====== Dataset entries

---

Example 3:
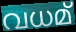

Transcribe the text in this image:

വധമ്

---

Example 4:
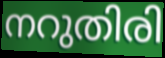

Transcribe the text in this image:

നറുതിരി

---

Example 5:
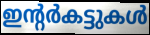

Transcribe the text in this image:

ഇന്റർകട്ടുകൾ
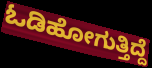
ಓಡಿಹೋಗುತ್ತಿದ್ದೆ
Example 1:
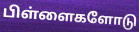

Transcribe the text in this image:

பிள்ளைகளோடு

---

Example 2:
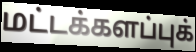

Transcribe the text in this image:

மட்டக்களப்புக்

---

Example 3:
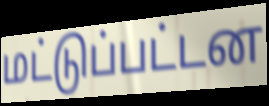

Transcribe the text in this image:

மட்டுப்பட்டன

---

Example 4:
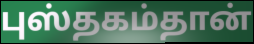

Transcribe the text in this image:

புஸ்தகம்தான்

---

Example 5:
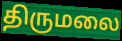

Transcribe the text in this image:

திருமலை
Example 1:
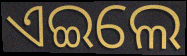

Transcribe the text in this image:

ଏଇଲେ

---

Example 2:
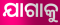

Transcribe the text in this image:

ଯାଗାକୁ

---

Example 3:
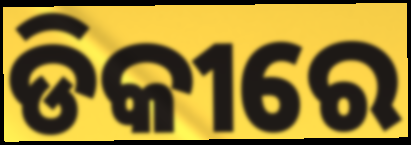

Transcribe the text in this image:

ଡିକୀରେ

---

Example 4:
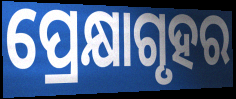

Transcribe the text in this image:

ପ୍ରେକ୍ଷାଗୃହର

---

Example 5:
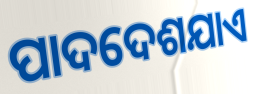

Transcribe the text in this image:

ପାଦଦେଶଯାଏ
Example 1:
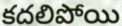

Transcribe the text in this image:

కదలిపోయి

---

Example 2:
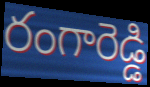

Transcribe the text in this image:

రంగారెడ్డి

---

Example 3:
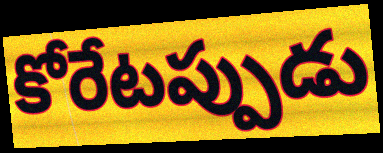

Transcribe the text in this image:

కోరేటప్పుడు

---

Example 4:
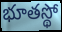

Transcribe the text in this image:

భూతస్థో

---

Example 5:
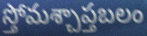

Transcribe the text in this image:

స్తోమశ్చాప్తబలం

============

**Action item:** Please restate each entry exactly, but drop any picture it holds.

**Solution below:**
---

Example 3:

Transcribe the text in this image:

വധമ്

---

Example 4:

Transcribe the text in this image:

നറുതിരി

---

Example 5:

Transcribe the text in this image:

ഇന്റർകട്ടുകൾ
ಓಡಿಹೋಗುತ್ತಿದ್ದೆ
Example 1:

Transcribe the text in this image:

பிள்ளைகளோடு

---

Example 2:

Transcribe the text in this image:

மட்டக்களப்புக்

---

Example 3:

Transcribe the text in this image:

மட்டுப்பட்டன

---

Example 4:

Transcribe the text in this image:

புஸ்தகம்தான்

---

Example 5:

Transcribe the text in this image:

திருமலை
Example 1:

Transcribe the text in this image:

ଏଇଲେ

---

Example 2:

Transcribe the text in this image:

ଯାଗାକୁ

---

Example 3:

Transcribe the text in this image:

ଡିକୀରେ

---

Example 4:

Transcribe the text in this image:

ପ୍ରେକ୍ଷାଗୃହର

---

Example 5:

Transcribe the text in this image:

ପାଦଦେଶଯାଏ
Example 1:

Transcribe the text in this image:

కదలిపోయి

---

Example 2:

Transcribe the text in this image:

రంగారెడ్డి

---

Example 3:

Transcribe the text in this image:

కోరేటప్పుడు

---

Example 4:

Transcribe the text in this image:

భూతస్థో

---

Example 5:

Transcribe the text in this image:

స్తోమశ్చాప్తబలం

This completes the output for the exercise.